Samsung Electronics is planning on discussing new business growth engines as part of a series of global strategy meetings set to take place over a three-day period in the second half of December, BusinessKorea reported Wednesday, citing industry insiders with knowledge of the company’s plans. The meetings will take place from the 18th to the 20th of the month and will start with a conference involving the top management of Samsung’s Device Solutions unit. The division’s head Kim Ki-nam who was recently promoted will use the event discuss diversification with other managers as the firm is still seeking ways in which it could continue its explosive growth caused by the spiking demand for semiconductor solutions, sources claim. The record profits Samsung has been posting in recent quarters are primarily driven by the company’s semiconductor operations but many industry analysts believe the soaring global demand for chips manufactured by Samsung will soon drop and the South Korean tech giant is said to agree with these estimates, which is why it’s now preparing for a comprehensive internal discussion on how to maintain its momentum, insiders say.
IT and Mobile unit should use the meetings to reevaluate its Android smartphone strategy for 2018, though no radical changes are expected from the division. The 2016 Galaxy Note 7 debacle is also said to be part of the conversation as Samsung will be seeking to confirm its quality control and manufacturing practices are now sufficient to avoid another fiasco of a similar magnitude. Samsung’s other businesses like IoT, AI, and autonomous driving units are all expected to be formally entrusted to the Samsung Strategy & Innovation Center which is already largely overseeing them. Major M&A activity that SSIC chief recently announced may also be discussed at the meetings in a limited capacity.

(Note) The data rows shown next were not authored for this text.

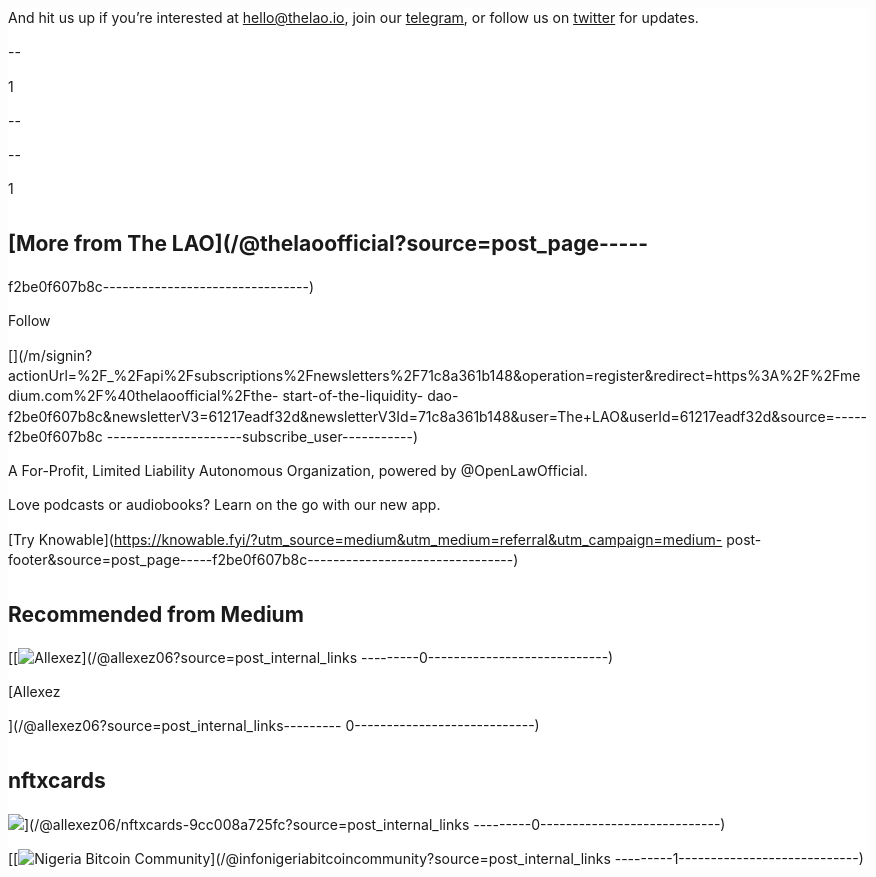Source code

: And hit us up if you’re interested at
[hello@thelao.io](mailto:hello@thelao.io), join our
[telegram](https://t.me/joinchat/FLvdBBVz3o9pfi-rfd9BqQ), or follow us on
[twitter](https://twitter.com/TheLAOOfficial) for updates.

\--

1

\--

\--

1

## [More from The LAO](/@thelaoofficial?source=post_page-----
f2be0f607b8c--------------------------------)

Follow

[](/m/signin?actionUrl=%2F_%2Fapi%2Fsubscriptions%2Fnewsletters%2F71c8a361b148&operation=register&redirect=https%3A%2F%2Fmedium.com%2F%40thelaoofficial%2Fthe-
start-of-the-liquidity-
dao-f2be0f607b8c&newsletterV3=61217eadf32d&newsletterV3Id=71c8a361b148&user=The+LAO&userId=61217eadf32d&source=-----f2be0f607b8c
---------------------subscribe_user-----------)

A For-Profit, Limited Liability Autonomous Organization, powered by
@OpenLawOfficial.

Love podcasts or audiobooks? Learn on the go with our new app.

[Try
Knowable](https://knowable.fyi/?utm_source=medium&utm_medium=referral&utm_campaign=medium-
post-footer&source=post_page-----f2be0f607b8c--------------------------------)

## Recommended from Medium

[[![Allexez](https://miro.medium.com/fit/c/40/40/0*vWggnzo8X3rx7ws3)](/@allexez06?source=post_internal_links
---------0----------------------------)

[Allexez

](/@allexez06?source=post_internal_links---------
0----------------------------)

## nftxcards

![](https://miro.medium.com/focal/112/112/50/50/1*URPKMdQyy2VY-m5FT476Ag.png)](/@allexez06/nftxcards-9cc008a725fc?source=post_internal_links
---------0----------------------------)

[[![Nigeria Bitcoin
Community](https://miro.medium.com/fit/c/40/40/1*8gtthAD2GdhZ1kBv3ByYLQ.jpeg)](/@infonigeriabitcoincommunity?source=post_internal_links
---------1----------------------------)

At the same time, the conglomerate’s Consumer Electronics unit will focus on how to tackle the protectionist economic policy of the United States as the Trump administration recently imposed extra tariffs on washing machine imports through the International Trade Commission. As Samsung expects this trade policy to intensify in the future, it’s looking to form a concrete strategy to tackle the matter as quickly as possible. The chaebol is still unlikely to pull all of its additionally taxed products from the U.S. market but may limit their availability or only focus on more premium offerings with higher profit margins whose target demographics are less likely to be put off by having extra tariff-related expenses passed on to them. Samsung is also planning on discussing its existing QLED TV strategy at the upcoming meetings but details on the matter remain unknown.